Memorias de Publio Cornelio Escipión, Africanus
(Libro III)
La profecía de los judíos de la Celesiria se había cumplido. El rey del norte había derrotado al rey del sur. Las fronteras de Roma eran cada vez más numerosas y, lo más peligroso, cada vez más inestables. Yo permanecía con mi mirada fija en Hispania. El oro y la plata de aquellos territorios eran esenciales para nuestra economía, para poder sufragar los enormes costes de los diferentes frentes de batalla, como el de Grecia y Macedonia. Allí, Flaminino había conseguido una gran victoria sobre Filipo V de Macedonia en Cinoscéfalos. Filipo V tuvo que retirarse y dejar de acosar nuestros dominios en Iliria, pero el mundo seguía agitado, tumultuoso. Catón, por su parte, no hacía más que ascender en el cursus honorum. De quaestor a edil de Roma, y de edil a pretor. Sólo conseguí evitar que se le diera una de las provincias hispanas, pero Catón es tenaz más allá de lo imaginable. Estaba decidido a llegar a cónsul y contaba con muchos apoyos en el Senado. Todos cuantos me envidiaban se le unían y Catón, al igual que yo, seguía anhelando ser enviado a Hispania. Había que evitarlo a toda costa, pero cada vez era más complicado.
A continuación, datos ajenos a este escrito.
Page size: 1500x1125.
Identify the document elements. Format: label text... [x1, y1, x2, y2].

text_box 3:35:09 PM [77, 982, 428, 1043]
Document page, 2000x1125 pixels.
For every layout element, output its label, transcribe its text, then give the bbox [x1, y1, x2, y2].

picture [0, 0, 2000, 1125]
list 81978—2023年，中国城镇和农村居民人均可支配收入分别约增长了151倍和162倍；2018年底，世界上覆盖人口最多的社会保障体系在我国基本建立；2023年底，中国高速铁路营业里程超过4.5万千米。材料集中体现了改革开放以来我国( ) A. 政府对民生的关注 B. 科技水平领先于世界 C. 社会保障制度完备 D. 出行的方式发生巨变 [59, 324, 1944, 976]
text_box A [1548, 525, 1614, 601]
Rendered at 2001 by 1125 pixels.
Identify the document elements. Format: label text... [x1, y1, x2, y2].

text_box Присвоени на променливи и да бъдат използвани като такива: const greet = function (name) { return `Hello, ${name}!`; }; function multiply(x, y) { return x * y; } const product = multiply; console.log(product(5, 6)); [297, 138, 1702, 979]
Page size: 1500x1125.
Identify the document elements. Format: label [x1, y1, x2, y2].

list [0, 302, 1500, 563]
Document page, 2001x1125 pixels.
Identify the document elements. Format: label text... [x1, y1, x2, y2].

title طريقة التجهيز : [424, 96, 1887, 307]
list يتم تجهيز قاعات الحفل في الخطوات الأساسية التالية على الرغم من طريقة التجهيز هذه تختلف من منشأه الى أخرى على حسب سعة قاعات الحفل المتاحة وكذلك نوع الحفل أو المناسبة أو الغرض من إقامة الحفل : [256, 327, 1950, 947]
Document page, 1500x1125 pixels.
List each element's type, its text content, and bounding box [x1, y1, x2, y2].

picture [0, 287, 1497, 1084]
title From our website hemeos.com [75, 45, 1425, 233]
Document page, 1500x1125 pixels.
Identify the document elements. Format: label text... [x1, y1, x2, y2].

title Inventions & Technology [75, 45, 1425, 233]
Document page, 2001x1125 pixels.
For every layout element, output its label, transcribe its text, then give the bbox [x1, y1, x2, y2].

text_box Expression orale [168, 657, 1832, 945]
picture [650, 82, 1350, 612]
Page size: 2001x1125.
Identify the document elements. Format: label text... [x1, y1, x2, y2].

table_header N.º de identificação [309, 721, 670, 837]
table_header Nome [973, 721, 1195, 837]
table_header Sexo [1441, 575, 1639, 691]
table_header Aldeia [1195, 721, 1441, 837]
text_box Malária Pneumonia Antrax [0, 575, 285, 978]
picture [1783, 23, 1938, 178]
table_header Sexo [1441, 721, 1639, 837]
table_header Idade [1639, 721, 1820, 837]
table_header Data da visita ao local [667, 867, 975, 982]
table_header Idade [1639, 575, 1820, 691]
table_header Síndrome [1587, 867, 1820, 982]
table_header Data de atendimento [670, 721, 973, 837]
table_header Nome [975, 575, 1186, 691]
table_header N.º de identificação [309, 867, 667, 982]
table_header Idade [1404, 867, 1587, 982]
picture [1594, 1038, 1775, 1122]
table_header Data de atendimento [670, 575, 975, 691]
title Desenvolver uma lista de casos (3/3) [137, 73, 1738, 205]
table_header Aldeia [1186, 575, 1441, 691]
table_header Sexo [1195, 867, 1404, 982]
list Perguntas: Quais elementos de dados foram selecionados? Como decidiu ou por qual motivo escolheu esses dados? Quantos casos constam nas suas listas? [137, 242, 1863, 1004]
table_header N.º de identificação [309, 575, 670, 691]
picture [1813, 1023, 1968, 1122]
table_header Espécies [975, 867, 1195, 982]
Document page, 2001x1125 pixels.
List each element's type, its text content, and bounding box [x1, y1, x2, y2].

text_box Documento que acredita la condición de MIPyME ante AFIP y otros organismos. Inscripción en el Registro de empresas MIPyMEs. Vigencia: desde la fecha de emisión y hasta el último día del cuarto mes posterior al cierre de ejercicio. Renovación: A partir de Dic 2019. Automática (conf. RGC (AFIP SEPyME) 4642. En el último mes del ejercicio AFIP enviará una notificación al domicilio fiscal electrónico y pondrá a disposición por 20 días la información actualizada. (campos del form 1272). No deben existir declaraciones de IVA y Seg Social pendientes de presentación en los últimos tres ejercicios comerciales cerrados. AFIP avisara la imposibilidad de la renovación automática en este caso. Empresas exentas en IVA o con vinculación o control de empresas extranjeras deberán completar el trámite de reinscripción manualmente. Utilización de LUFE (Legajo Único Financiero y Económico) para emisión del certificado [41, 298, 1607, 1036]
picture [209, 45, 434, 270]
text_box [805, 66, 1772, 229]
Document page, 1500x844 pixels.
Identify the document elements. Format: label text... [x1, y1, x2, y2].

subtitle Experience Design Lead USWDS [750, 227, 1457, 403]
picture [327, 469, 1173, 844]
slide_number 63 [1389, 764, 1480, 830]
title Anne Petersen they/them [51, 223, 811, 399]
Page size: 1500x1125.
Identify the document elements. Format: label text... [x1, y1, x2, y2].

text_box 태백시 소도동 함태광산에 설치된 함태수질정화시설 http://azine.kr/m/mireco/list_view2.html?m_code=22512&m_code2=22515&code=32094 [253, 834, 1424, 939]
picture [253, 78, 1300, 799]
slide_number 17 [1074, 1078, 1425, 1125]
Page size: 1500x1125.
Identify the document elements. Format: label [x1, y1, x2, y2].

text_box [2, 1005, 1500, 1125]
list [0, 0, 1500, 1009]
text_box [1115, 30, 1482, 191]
Entonces, en mi ingenuidad, seguía pensando que las fronteras de Roma eran Hispania en occidente, la Galia en el norte, Filipo en oriente y Cartago en el sur y no me daba cuenta de que la frontera más peligrosa era la frontera interna: el propio Senado y las manipulaciones de Catón. Pero aún me sentía fuerte. Incluso cuando perdía alguno de los grandes debates en el Senado, encontraba formas de devolver los golpes y recuperar el terreno perdido. Creía que con cada contraataque retornaba a mi posición de poder anterior, sin darme cuenta que cada votación perdida, cada combate interno en que resultara vencido me desgastaba y desgastaba a todos los que me apoyaban. Entretanto, Siria, Egipto, Cartago, Pérgamo, todo estaba en movimiento y no lo veíamos.